Non a caso il grande poeta cubano Martì ha scritto in un suo poema
che: “Cuba e Puerto Rico sono le ali di uno stesso uccello”. Oggi
Puerto Rico è una nazione (vista con gli occhi di un europeo)
profondamente americanizzata, più simile a stati come la Florida e la
California che a isole caraibiche come Cuba e Santo Domingo.
Anche dal
punto di vista architettonico, a parte la zona coloniale, risente
eccessivamente dei modelli americani, mentre culturalmente parlando
vive una profonda simbiosi con gli Stati Uniti d’America, grazie
anche al contributo devastante dei mass media e dei grandi network. “
Per il pubblico italiano Puerto Rico
continua a non avere un grande fascino. Le ragioni sono tante. La colpa
in primis è degli stessi portoricani che non fanno niente per attirare
il turismo europeo. Pensate: l’anno scorso hanno visitato l’isola
almeno un milione e mezzo di turisti. Ebbene di questi turisti solo
33.000 venivano dal Vecchio Continente. Di conseguenza anche le offerte
turistiche sono mirate soprattutto al gusto del turista americano. Nell’isola
infatti non ci sono villaggi turistici (che piacciono tanto invece agli
italiani) e non ci sono nemmeno quelli situazioni da turismo di massa
che piacciono tanto agli amanti delle vacanze trasgressive o a sfondo
sessuale (vedi Santo Domingo, Cuba, Brasile o Tailandia). Eppure l’amante
della salsa e della cultura che esprime troverebbe a Puerto Rico una
infinità di sorprese. Ma per trovare il frutto del suo desiderio non
dovrebbe frequentare i luoghi turistici, dovrebbe addentrarsi al
contrario nella “calle” portoricana. In quella strada, talvolta
durissima, dove nasce il vero spirito “cocolo” (plebeo) di questa
gente. Gente umile, proletaria che purtroppo (per noi) non si veste con
sgargianti camicie a fiori, che non va in giro in bikini o gonnellino
di banane e che spesso vive o frequenta posti dove un italiano molte
volte non accetterebbe nemmeno di mettere piede Se vuoi capire la vera
anima salsera di questo popolo è però in quei posti che devi andare.

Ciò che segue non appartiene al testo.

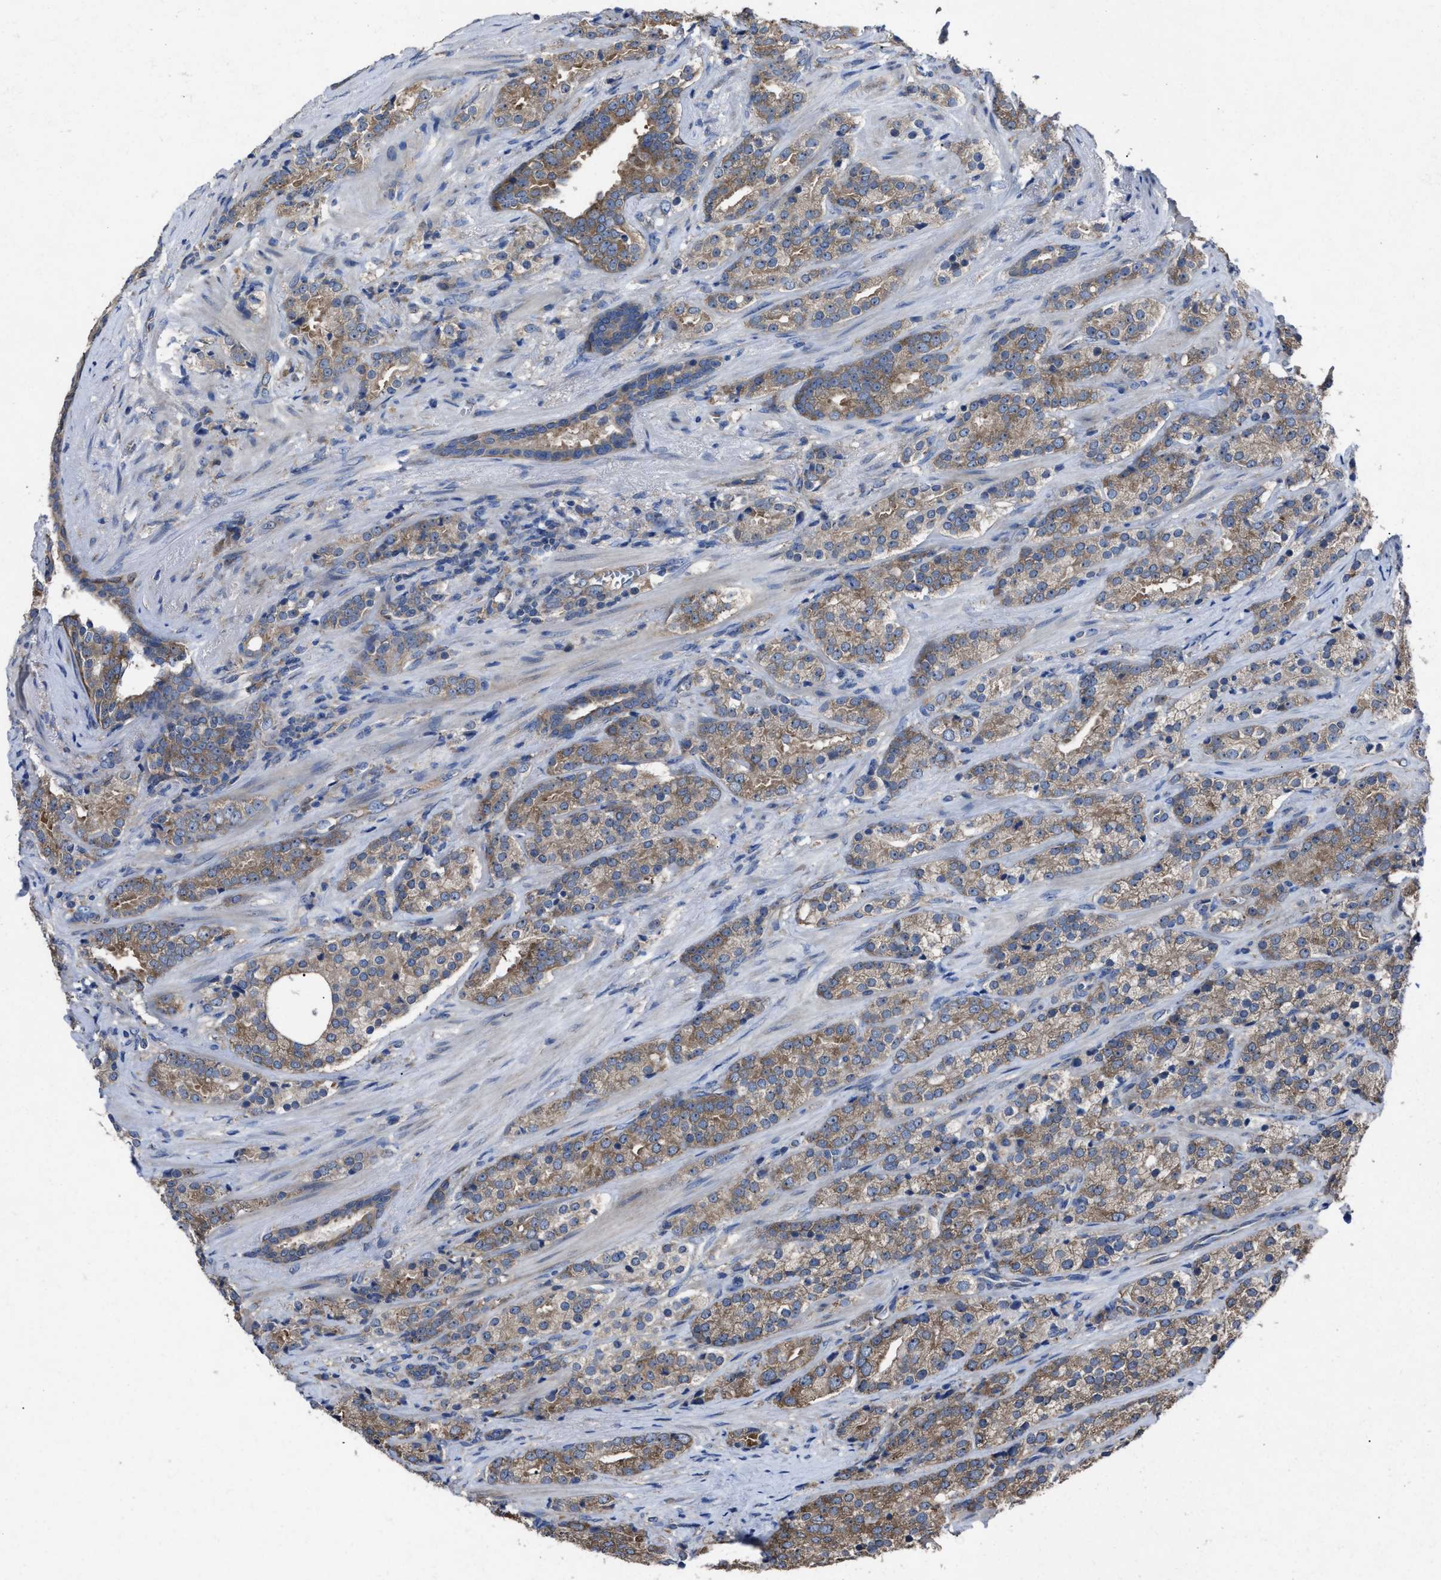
{"staining": {"intensity": "moderate", "quantity": "25%-75%", "location": "cytoplasmic/membranous"}, "tissue": "prostate cancer", "cell_type": "Tumor cells", "image_type": "cancer", "snomed": [{"axis": "morphology", "description": "Adenocarcinoma, High grade"}, {"axis": "topography", "description": "Prostate"}], "caption": "The photomicrograph reveals a brown stain indicating the presence of a protein in the cytoplasmic/membranous of tumor cells in prostate adenocarcinoma (high-grade).", "gene": "UPF1", "patient": {"sex": "male", "age": 71}}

Devi ritrovarti in una delle loro tante feste patronali, impregnate
dall’odore dei loro fritti preferiti (pinchos, alcapurrias, bacalao),
fermarti a ballare per la strada insieme a loro o ad ascoltare la
musica magari di un Moncho Rivera (nipote dello scomparso idolo locale
Ismael Rivera), insieme al quale il popolino ripete a memoria le parole
di canzoni (per noi sconosciute) che qui hanno contraddistinto un’epoca.
E tra le loro bancarelle, nella semplicità delle loro luminarie, nella
spontaneità di quei sorrisi che devi cercare “las caras lindas de mi
gente negra”, (come direbbe il compositore e poeta boricua Tite Curet
Alonso, anche lui purtroppo recentemente scomparso), ovvero l’anima
popolare di questa gente così lontana dalla nostra cultura borghese.